Danilo Giroldo - Contos de morte
Esta perturbadora coletânea de contos de Danilo Giroldo lembra o estilo de Chuck Palahniuk e alguns dos adjetivos normalmente associados aos livros do polêmico escritor norte-americano, tais como: macabro, nauseante e brutal. De fato, a temática abordada e até mesmo os trechos selecionados nesta resenha podem ser considerados fortes para os leitores de maior sensibilidade. No entanto, aqueles que conseguirem superar o desconforto das passagens mais bizarras, encontrarão uma obra que explora os limites da condição humana sem concessões, função de toda boa literatura. Alguns contos se enquadram no gênero de horror e na literatura fantástica, enquanto outros exploram aspectos psicológicos e distorções provocadas por uma vida sem esperança.
Resta aos personagens desajustados lidar com a insanidade e a violência de uma sociedade decadente. Contudo, as situações mais cruéis podem estar se repetindo no automatismo do cotidiano que vai eliminando aos poucos os sinais de humanidade das pessoas, como descreve o protagonista do conto Cordyceps: "Eu sou o mais morto nos horários em que a morte impera. Completamente absorvido pela tela. Escravo das teclas. Os comprimidos que tomo de manhã funcionam muito bem. Só não escondem as olheiras e o tom acinzentado da pele. É só me olhar para concluir que estou podre por dentro. [...] Sou o mais zumbi dentre todos que dividem o departamento comigo. Embora contraditório, zumbis e robôs, neste caso, são sinônimos quase perfeitos. [...]"
"Eu desenvolvi um método muito seguro. Mexo nas válvulas de metade dos meus botijões que estão distribuídos igualmente no depósito de onde entrego para os bairros fodidos. Depois, distribuo aleatoriamente nas entregas e, pelas minhas contas deste ano e meio, uns dez por cento destes cumprem seu destino e dão cabo de uns cinco ou seis de uma vez só, porque essa gente vive apinhada. Nenhum deles ainda no mesmo bairro, probabilidade é uma coisa perfeita mesmo. Esse tem sido um ótimo passatempo de todas as noites e tem me relaxado bastante para dormir em paz, sabendo que estou fazendo a minha parte nessa cidade de merda. Repor o estoque das minhas bombinhas de metal. Cada uma delas é como se fosse uma granada, que mesmo se não explodir, mata silenciosamente. Confesso que gosto mais das asfixias, ao contrário do que se poderia imaginar. Há quem goste das explosões, mas eu prefiro o silêncio e a morte lenta e certeira, no meio da noite." (p. 13) - Trecho do conto "Gás"
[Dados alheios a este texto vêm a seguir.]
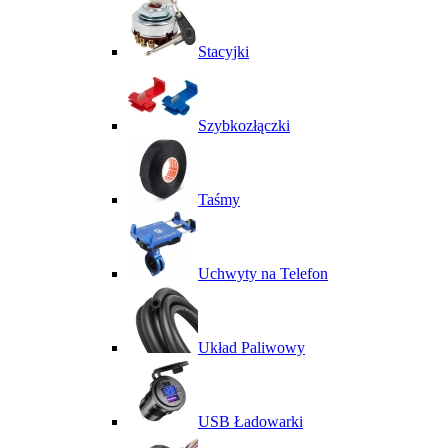
Stacyjki
Szybkozłączki
Taśmy
Uchwyty na Telefon
Układ Paliwowy
USB Ładowarki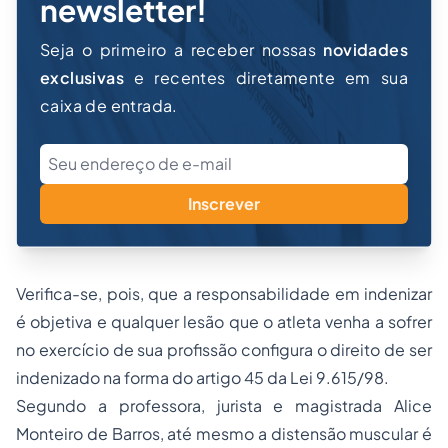
newsletter!
Seja o primeiro a receber nossas
novidades
exclusivas
e recentes diretamente em sua
caixa de entrada.
Inscrever
Verifica-se, pois, que a responsabilidade em indenizar
é objetiva e qualquer lesão que o atleta venha a sofrer
no exercício de sua profissão configura o direito de ser
indenizado na forma do artigo 45 da Lei 9.615/98.
Segundo a professora, jurista e magistrada Alice
Monteiro de Barros, até mesmo a distensão muscular é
Entre os contos mais violentos, destaco o surpreendente Pedagogia de alta influência, uma distopia na qual a violência domina a narrativa do início ao final, mostrando como a sociedade em um futuro próximo estabelece um método eficiente para conter as agressões contra grupos minoritários, um método pedagogicamente infalível porque tem como base a tortura e o assassinato dos agressores. O terror clássico está presente em O ingazeiro, um conto sobre uma árvore que assusta os adolescentes de um bairro de periferia, até que dois amigos tentam desafiar a lenda. Os dois rapazes passam por uma experiência macabra que marcará suas vidas para sempre.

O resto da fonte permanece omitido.